WANITA berambut pirang itu tidak mampu menahan haru ketika seorang perempuan memeluk tubuhnya. Faye Belnis, namanya. Ia dikenal sebagai jurubicara AMM. Pagi kemarin, wanita asal Manado yang berusia 28 tahun itu harus meninggalkan Aceh menyusul berakhirnya mandat AMM di Aceh15 Desember kemarin.

"Aku masih pakek nomor telepon yang sama kok. Nelpon-nelpon ya," kata Faye kepada seorang gadis Aceh yang selama ini bertugas di AMM.
Keduanya lantas saling berpelukan. Rasa haru pun membiru diantara mereka. Bukan hanya Faye. Ada puluhan staf AMM lain yang merasakan hal serupa.

Ungkapan rasa haru itu menjadi klimaksnya ketika enam bendera yang tergabung dalam negara ASEAN, bendera AMM dan satu bendera Uni Eropa diturunkan di halaman markas besar AMM di Jl Tgk Abdul Rauf, Kampus Usyiah Darussalam kemarin.

Upacara yang berlangsung sederhana itu turut disaksikan Menteri Hukum dan Hak Asasi Manusia, Hamid Awaluddin, mantan senior representatif GAM di AMM, Irwandi Yusuf, Pj Gubernur Aceh Mustafa Abubakar, Pangdam Iskandar Muda Mayjen TNI Supiadi AS dan Wakapolda Aceh.

Usai upacara, Ketua AMM Peter Fieth menyalami satu persatu staf AMM sesaat sebelum mereka meninggalkan Aceh. Beberapa di antaranya sempat berpose dan saling berjabat tangan. Suasana haru tergambar jelas dari raut wajah anggota tim pemantau perdamaian Aceh itu.

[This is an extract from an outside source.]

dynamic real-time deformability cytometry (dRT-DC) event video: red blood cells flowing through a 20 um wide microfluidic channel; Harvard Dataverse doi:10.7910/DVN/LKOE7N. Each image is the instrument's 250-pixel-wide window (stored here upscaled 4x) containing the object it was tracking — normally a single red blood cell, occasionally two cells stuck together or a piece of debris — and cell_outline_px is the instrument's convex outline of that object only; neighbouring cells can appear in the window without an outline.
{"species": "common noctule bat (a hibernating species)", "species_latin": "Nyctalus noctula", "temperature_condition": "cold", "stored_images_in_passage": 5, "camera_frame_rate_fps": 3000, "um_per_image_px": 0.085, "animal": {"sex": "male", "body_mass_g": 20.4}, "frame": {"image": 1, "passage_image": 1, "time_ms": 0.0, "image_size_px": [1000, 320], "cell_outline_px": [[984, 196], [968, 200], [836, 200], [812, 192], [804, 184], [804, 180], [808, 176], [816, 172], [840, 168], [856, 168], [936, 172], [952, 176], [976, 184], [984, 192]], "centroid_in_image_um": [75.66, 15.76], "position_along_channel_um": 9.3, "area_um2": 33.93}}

Faye mengakui kalau Aceh telah memberinya pengalaman baru. Dia mengagumi karakter masyarakat Aceh.

"Awalnya kesan yang ada di benak saya tentang Aceh itu adalah konflik dan tsunami," ungkap wanita asal Manado itu. Ternyata lebih dari yang dia bayangkan. Aceh telah membuka matanya tentang makna sebuah ketegaran.

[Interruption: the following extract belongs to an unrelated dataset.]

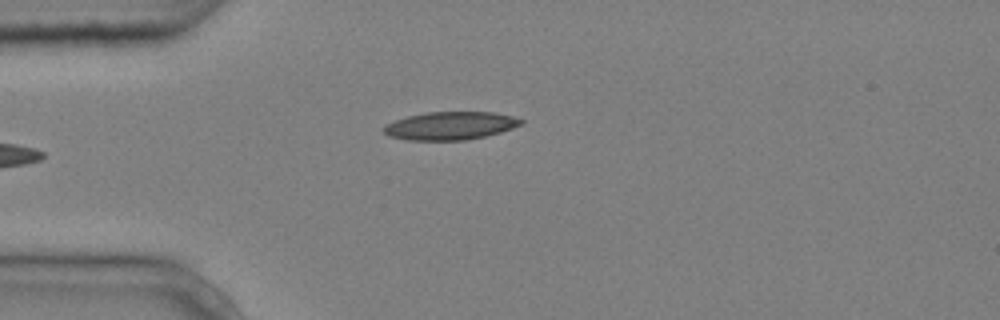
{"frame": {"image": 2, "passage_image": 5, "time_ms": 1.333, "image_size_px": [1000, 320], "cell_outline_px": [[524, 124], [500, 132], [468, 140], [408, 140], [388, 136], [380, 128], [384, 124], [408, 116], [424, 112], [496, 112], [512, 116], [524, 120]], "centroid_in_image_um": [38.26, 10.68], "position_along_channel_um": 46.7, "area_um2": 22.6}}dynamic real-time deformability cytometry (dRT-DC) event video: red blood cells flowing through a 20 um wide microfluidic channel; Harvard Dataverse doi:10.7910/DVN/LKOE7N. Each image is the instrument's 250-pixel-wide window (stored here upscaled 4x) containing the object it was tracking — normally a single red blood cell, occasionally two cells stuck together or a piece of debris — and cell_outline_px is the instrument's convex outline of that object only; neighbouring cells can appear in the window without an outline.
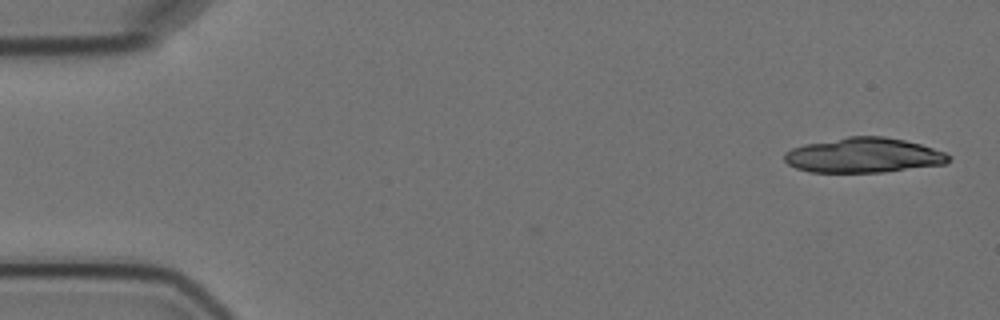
{"species": "Egyptian fruit bat (a non-hibernating species)", "species_latin": "Rousettus aegyptiacus", "temperature_condition": "cold", "stored_images_in_passage": 2, "camera_frame_rate_fps": 3000, "um_per_image_px": 0.085, "animal": {"sex": "female"}, "frame": {"image": 1, "passage_image": 2, "time_ms": 2.0, "image_size_px": [1000, 320], "cell_outline_px": [[952, 160], [944, 164], [884, 172], [812, 172], [796, 168], [788, 164], [784, 160], [784, 152], [792, 148], [804, 144], [848, 136], [884, 136], [904, 140], [920, 144], [944, 152], [952, 156]], "centroid_in_image_um": [73.4, 13.2], "position_along_channel_um": 11.6, "area_um2": 33.47}}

"Saya amat bekesan dengan cara hidup orang Aceh. Mereka mampu survive dalam kondisi konflik dan tsunami. Terlebih selama tiga dekade mereka terisolasi. Jadi banyak hal baru yang saya dapatkan selama berada di sini," katanya.

Diantara pengalamannya yang paling menarik adalah ketika berkeliling ke sejumlah kabupaten/kota pada saat pelucutan senjata milik Gerakan Aceh Merdeka (GAM). Kesempatan ini kerap digunakan Faye untuk bertemu dengan para mantan kombatan GAM.

Menurutnya, dapat bertemu dengan para mantan gerilyawan GAM adalah sebuah keistimewaan.

"Hanya saja saya berharap mereka (mantan GAM -red) dapat terus berkomunikasi dengan pemerintah dengan cara-cara yang damai setelah AMM tidak ada lagi di Aceh," pesan Faye.

Dia mengaku sedih, tapi juga bahagia. Bahagia karena tugas yang mereka jalankan selama 16 bulan di Aceh telah meyakinkan kedua belah pihak, Pemerintah RI dan GAM, untuk tetap konsisten mengimplementasikan butir-butir yang tercantum dalam MoU Helsinki. Kesan yang sama diungkapkan Rochelle Cohen, anggota AMM lainnya.

"Apalagi mereka yang telah hidup dalam konflik sejak puluhan tahun. Mereka berpikir, hidup hanya untuk hari ini. Tapi, MoU Helsinki telah membuat mereka berpikir hidup untuk selamanya," ujarnya.

Satu hal yang paling berkesan bagi Cohen ketika dia bisa melihat matahari terbit dan kemudian tenggelam di langit provinsi berjuluk Serambi Mekah itu. Dia seolah ingin mengatakan fenomena alam itu sebagai sebuah semangat perjuangan masyarakat Aceh yang tidak pernah pudar mencari keadilan.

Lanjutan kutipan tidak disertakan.